Metin Parçası »

++++++

Mithat Cemal Kuntay kelimelerin, hecelerin, harflerin seslerini duyuyor. Duyduğu sesleri anlama dönüştürüp roman kişilerine broş, rozet, yaka mendili, kulak arkası çiçeği vs gibi minik aksesuarlar olarak giydiriyor:

“Fakat tuhaftır, Macide, Süleyman'ı, Şehremaneti Meclisi'ne aza oldu diye kıskanmıştı. Ona, Süleyman elinden kaçacak gibi gelmişti. Bir de ‘Tapu Müdürü’ kelimesinin tıkırtısı yanında ‘aza’nın kınından kılıç gibi sıyrılan 'za’sı Macide'nin gözünü kamaştırmıştı.“

Yemen şehidinin kızı, yoksulluk içinde korunaksız büyümüş Macide, bütün gücün erkeklerin elinde olduğu bir dünyada kendi kocasında olandan daha fazlasına sahip olan bir adamı tercih etmek isteyebilir. Gerçi o adam Süleyman gibi her daim tribünlere oynayan bir sahtekârdır, ama bir sahtekârı tercih etti diye Macide’yi kınayamam:

“Tek gözlüklü Süleyman kalabalık bir adamdı; kaşları, kolları harekete geçerek, genzinden çıkan dört, beş sesle konuşurken, insan zümre konuşuyor sanırdı.”

++++++

[Saklanan veri kümesi kayıtları]

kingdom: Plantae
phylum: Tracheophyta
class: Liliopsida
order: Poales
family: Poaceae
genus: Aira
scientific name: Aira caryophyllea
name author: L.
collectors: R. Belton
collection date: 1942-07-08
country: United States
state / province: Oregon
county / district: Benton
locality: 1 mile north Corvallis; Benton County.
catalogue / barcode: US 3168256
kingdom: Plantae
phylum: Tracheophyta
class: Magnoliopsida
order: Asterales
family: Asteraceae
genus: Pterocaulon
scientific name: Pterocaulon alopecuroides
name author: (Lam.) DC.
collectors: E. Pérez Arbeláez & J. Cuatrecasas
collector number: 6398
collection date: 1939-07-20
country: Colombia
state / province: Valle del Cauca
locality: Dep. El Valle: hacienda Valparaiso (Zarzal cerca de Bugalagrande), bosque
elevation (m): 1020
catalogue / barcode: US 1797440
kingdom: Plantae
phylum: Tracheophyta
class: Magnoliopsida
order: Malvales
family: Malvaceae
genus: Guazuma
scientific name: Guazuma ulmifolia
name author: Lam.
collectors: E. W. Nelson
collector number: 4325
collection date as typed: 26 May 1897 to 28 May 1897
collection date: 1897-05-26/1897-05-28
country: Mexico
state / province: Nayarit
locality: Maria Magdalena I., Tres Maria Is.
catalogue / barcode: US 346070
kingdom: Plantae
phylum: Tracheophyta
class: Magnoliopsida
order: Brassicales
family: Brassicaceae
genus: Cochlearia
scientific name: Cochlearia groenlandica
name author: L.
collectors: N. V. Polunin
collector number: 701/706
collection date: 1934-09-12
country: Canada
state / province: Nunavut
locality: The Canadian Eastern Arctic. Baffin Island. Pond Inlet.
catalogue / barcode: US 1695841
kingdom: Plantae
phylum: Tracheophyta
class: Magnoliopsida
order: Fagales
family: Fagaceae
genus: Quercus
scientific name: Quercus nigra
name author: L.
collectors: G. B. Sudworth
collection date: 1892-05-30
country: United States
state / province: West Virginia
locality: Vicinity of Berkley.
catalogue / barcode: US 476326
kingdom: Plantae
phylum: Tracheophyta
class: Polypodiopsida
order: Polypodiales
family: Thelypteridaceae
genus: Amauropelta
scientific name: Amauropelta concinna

++++++

Yönergeler »
1) Mithat Cemal Kuntay'ı konu alan metin parçasına dayanarak aşağıdaki soruları yanıtlayınız.
(a) Macide, Süleyman'ı hangi meclise aza olduğu için kıskanmıştı?
(b) Metin parçasına göre Macide kimin kızıdır?
(c) Süleyman genzinden çıkan dört, beş sesle konuşurken insan ne sanırdı?
2) Mithat Cemal Kuntay'ı konu alan metin parçasını son cümlesinden sonra devam ettiriniz.

Görev Yanıtları »
1)
(a) Şehremaneti Meclisi'ne.
(b) Yemen şehidinin.
(c) Zümre konuştuğunu.

2)
“Süleyman'ın beş altı kişilik kahkahaları, Senih Efendi'nin ‘ayın’ları ve ‘lamelif’leri merdivenden sofaya doldu; Macide odasında giyinirken düşünüyordu: Süleyman'ın sesi Sofular'daki eve konak edası veriyordu; ancak bu kibarlığı, kocasının duaya benzeyen sesi hırpalamasa!”

“İşsiz yazıhaneler sarnıç gibi ses verir.”

Üç İstanbul’un esas oğlanı Adnan, 2. Abdülhamid sonrasında, Meşrutiyet ve İttihat Terakki dönemlerinde yükselmiş zenginleşmiş, sonra ballı dönem bitmiş yoksulluğa çakılmış, bir han odasında avukatlık yazıhanesi açmış müşteri bekliyordu.

“Gelmeyen müşterileri beklemekteki acıyı unutmak için, Adnan, bazan Katip Salih'le eski zamanları konuşuyordu: Fakat yazıhanenin kapısını sırtına kadar açarak! Çünkü hanın merdiveninden müşterinin çıktığını duymalıdır. Hasbihalin sesi de çok yavaştı. Yeni merdivendeki ayak seslerinden az! Ancak han merdiveninden çıkan bu ayak sesleri çok zalimdiler; çünkü çok müphemdiler: çünkü çok meçhuldüler. Bunların içinde bir tek malum olanı yalnız han kahvecisinin ayak sesiydi: Çivili ve namuslu kundura sesi!.. Öteki ayak sesleri hep kalleştiler; Adnan'ın yazıhanesine girecek gibi başlıyorlar, başka odalarda bitiyorlardı.”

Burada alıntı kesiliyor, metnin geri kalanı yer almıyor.